Note each line of the listing that contains the string "down", and copy it.

# Source records:
- - - -

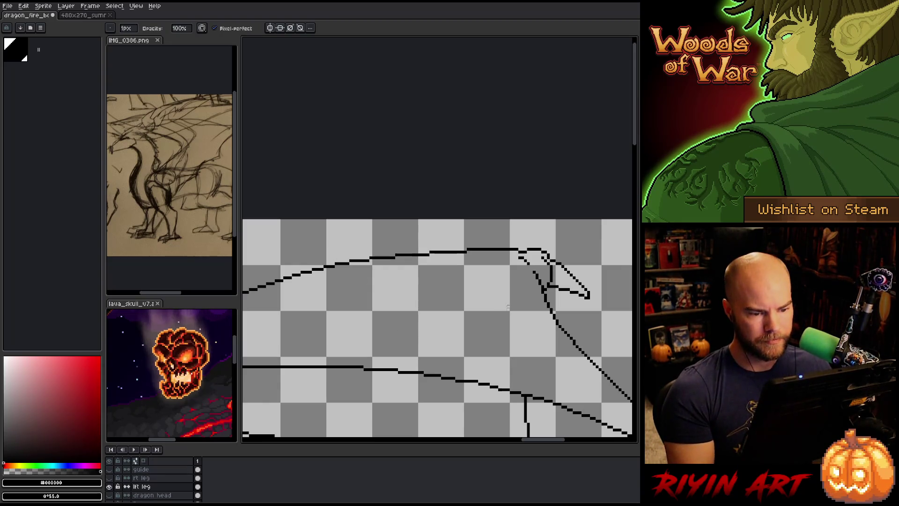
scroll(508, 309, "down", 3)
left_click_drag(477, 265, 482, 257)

- - - -

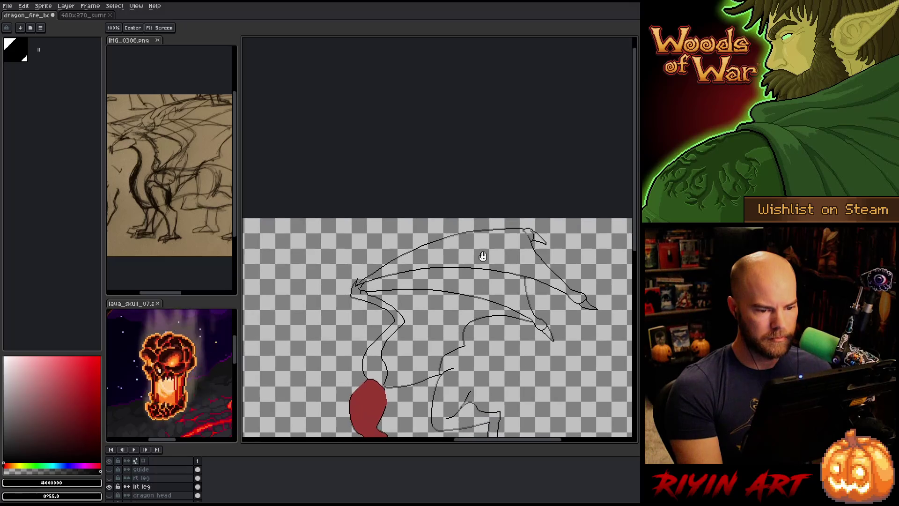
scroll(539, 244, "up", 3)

- - - -

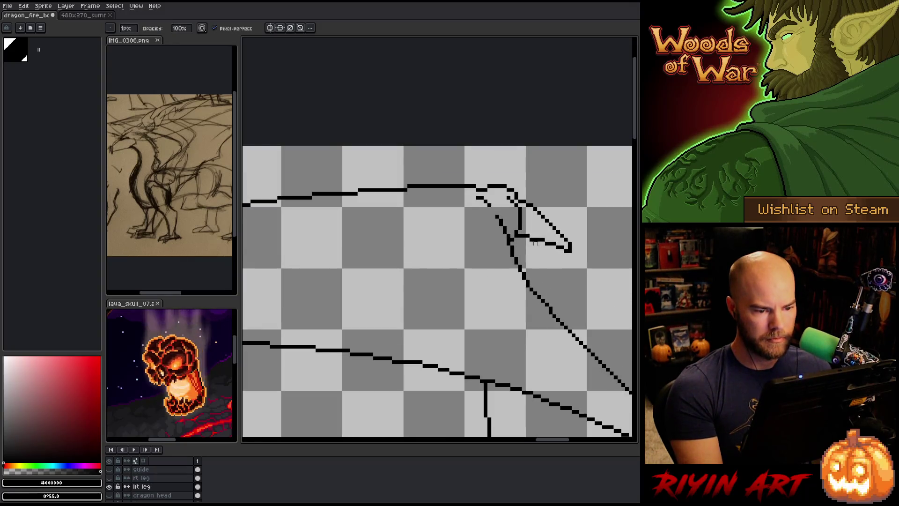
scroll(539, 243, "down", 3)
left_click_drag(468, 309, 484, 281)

- - - -

# Exercise solution:
scroll(508, 309, "down", 3)
scroll(539, 243, "down", 3)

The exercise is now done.